Patrząc na kolejne miesiące, w stosunkach Rosja – Ukraina pojawia się nowy obszar konfliktu. Tym razem nie chodzi o żadne spory terytorialne, czy też przepływanie okrętów wojennych przez Cieśninę Kerczeńska i spór na Morzu Azowskim. Nie będą to także działa i systemy rakietowe w zbuntowanych republikach Donbasu. Spór jednak jest znacznie groźniejszy i bardziej zaciekły, bo dotyczy … religii i magicznego słowa Tomos.

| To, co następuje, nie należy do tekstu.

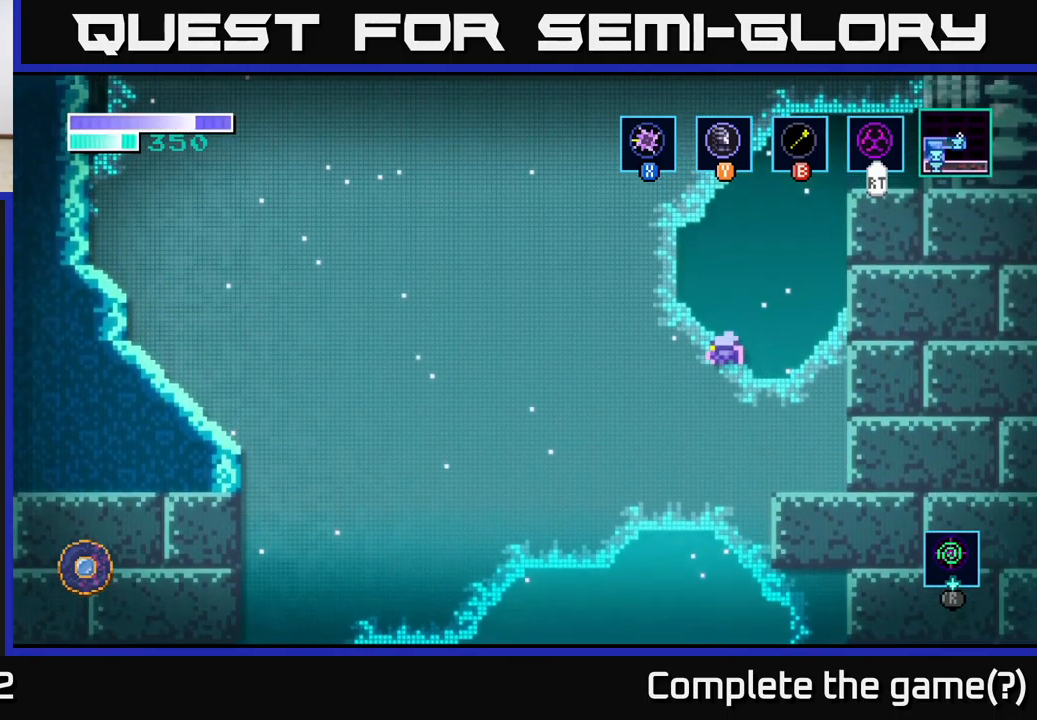
{"buttons": [], "left_stick": "up-right", "right_stick": "center", "events": [[133, "left_stick", "up-right"], [267, "B", "down"], [383, "B", "up"], [417, "A", "up"]]}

Żeby zrozumieć zawiłości religijne problemu należy na początek cofnąć się do roku 381, kiedy Konstantynopol (ówczesna stolica Cesarstwa Wschodniorzymskiego) staje się siedzibą patriarchy. W tym momencie dołącza do 4 poprzednich (Rzymu, Aleksandrii, Antiochii i Jerozolimy) i staje się Nowym Rzymem (tak zresztą o Konstantynopolu mówiono – jednym z głównych centrów religijnych, a siedziba patriarchy oznacza możliwość mianowania własnych duchownych na obszarze wydzielonego – kanonicznego terytorium). Ta decyzja nie tylko podniosła rangę biskupów Konstantynopola, ale i w kolejnych setkach lat doprowadziła do rodzaju współzawodnictwa pomiędzy ośrodkiem religijnym chrześcijaństwa w Rzymie i Konstantynopolu, czego finalnym ukoronowaniem staje się „wielka schizma wschodnia” – podział chrześcijaństwa na dwa odłamy – proces, który trwał długo a symbolicznie przyjmuje się datę 1054.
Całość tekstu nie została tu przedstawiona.